Five books by Mexican writer Carlos Fuentes

93 years after his birth, we pay tribute to Mexican narrator and essayist Carlos Fuentes, one of the most important writers of Spanish literary history and of what was known as the Latin American Boom. In this article, we review part of his life and work and share some of his best books.

Five books by Mexican writer Carlos Fuentes
Mexican author Carlos Fuentes.

Celebrating 93 years since his birth, we pay tribute to Mexican narrator and essayist Carlos Fuentes, one of the most important writers of Spanish literary history and of what was known as the Latin American Boom. In this article, we review part of his life and work and share some of his best books.

Through a strong exploration of Mexican history and identity and innovation with experimental forms and avant-garde resources, Carlos Fuertes made a place for himself among the most outstanding writers of what was known as the Latin American literary boom, together with Gabriel García Márquez, Mario Vargas Llosa, Juan Rulfo, Julio Cortázar and authors such as Elena Garro, Clarice Lispector, María Luisa Bombal and Rosario Castellanos.
•••
▶ **Required actions**
**A)** From the article on Carlos Fuentes, extract the passage between "Celebrating 93 years" and "and Rosario Castellanos.", inclusive, and keep its wording unchanged.
**B)** Answer these questions from the article on Carlos Fuentes:
(i) How many years since his birth does the article mark?
(ii) Besides narrator, what is he called?
(iii) Which writer is named first among those placed alongside him in the Latin American literary boom?
•••
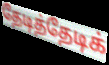
தேடித்தேடிக்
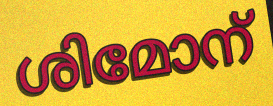
ശിമോന്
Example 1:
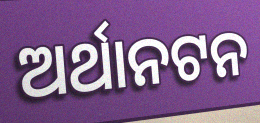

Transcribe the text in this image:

ଅର୍ଥାନଟନ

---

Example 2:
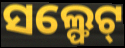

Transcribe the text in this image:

ସଲ୍ଫେଟ୍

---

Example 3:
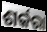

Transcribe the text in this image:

ଶର୍କରା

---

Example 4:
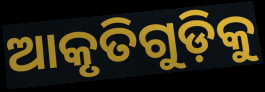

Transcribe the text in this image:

ଆକୃତିଗୁଡ଼ିକୁ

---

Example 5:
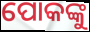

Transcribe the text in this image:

ପୋକଙ୍କୁ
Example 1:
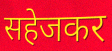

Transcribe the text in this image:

सहेजकर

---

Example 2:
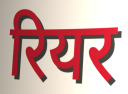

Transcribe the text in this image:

रियर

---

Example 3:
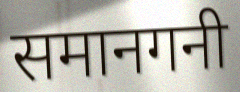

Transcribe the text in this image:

समानगनी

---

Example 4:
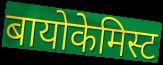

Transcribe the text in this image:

बायोकेमिस्ट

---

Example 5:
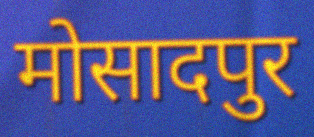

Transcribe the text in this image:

मोसादपुर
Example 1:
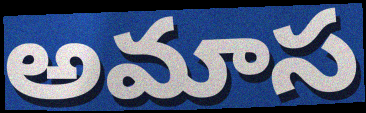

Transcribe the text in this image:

అమాస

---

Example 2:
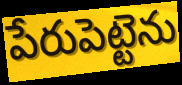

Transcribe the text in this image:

పేరుపెట్టెను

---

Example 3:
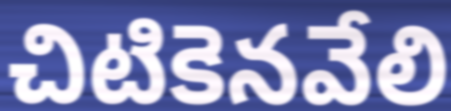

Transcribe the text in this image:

చిటికెనవేలి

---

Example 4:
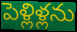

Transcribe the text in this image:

పెళ్లిళ్లను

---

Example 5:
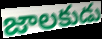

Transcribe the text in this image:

జాలకుడు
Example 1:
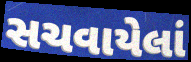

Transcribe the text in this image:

સચવાયેલાં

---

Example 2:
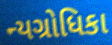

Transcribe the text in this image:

ન્યગ્રોધિકા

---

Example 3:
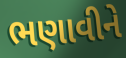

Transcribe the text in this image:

ભણાવીને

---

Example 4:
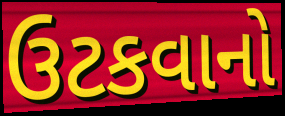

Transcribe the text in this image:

ઉટકવાનો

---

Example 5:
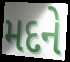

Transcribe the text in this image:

મદને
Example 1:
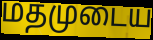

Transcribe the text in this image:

மதமுடைய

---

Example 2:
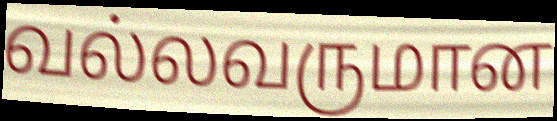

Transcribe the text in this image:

வல்லவருமான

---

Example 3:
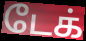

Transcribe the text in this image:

டேக்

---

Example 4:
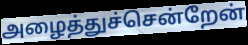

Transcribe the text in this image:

அழைத்துச்சென்றேன்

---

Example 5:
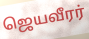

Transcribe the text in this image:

ஜெயவீரர்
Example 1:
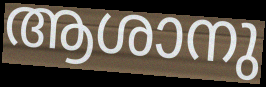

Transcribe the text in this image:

ആശാനു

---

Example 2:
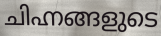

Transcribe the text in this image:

ചിഹ്നങ്ങളുടെ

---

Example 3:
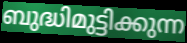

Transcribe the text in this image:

ബുദ്ധിമുട്ടിക്കുന്ന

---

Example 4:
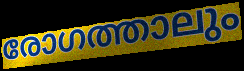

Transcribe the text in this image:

രോഗത്താലും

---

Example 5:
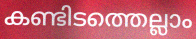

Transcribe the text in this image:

കണ്ടിടത്തെല്ലാം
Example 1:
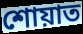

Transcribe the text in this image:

শোয়াত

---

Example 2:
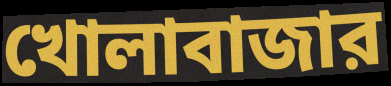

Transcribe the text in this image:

খোলাবাজার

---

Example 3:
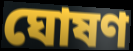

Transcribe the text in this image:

ঘোষণ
•••
▶ **In response**
**A)**
Celebrating 93 years since his birth, we pay tribute to Mexican narrator and essayist Carlos Fuentes, one of the most important writers of Spanish literary history and of what was known as the Latin American Boom. In this article, we review part of his life and work and share some of his best books.

Through a strong exploration of Mexican history and identity and innovation with experimental forms and avant-garde resources, Carlos Fuertes made a place for himself among the most outstanding writers of what was known as the Latin American literary boom, together with Gabriel García Márquez, Mario Vargas Llosa, Juan Rulfo, Julio Cortázar and authors such as Elena Garro, Clarice Lispector, María Luisa Bombal and Rosario Castellanos.

**B)**
(i) 93 years
(ii) Essayist
(iii) Gabriel García Márquez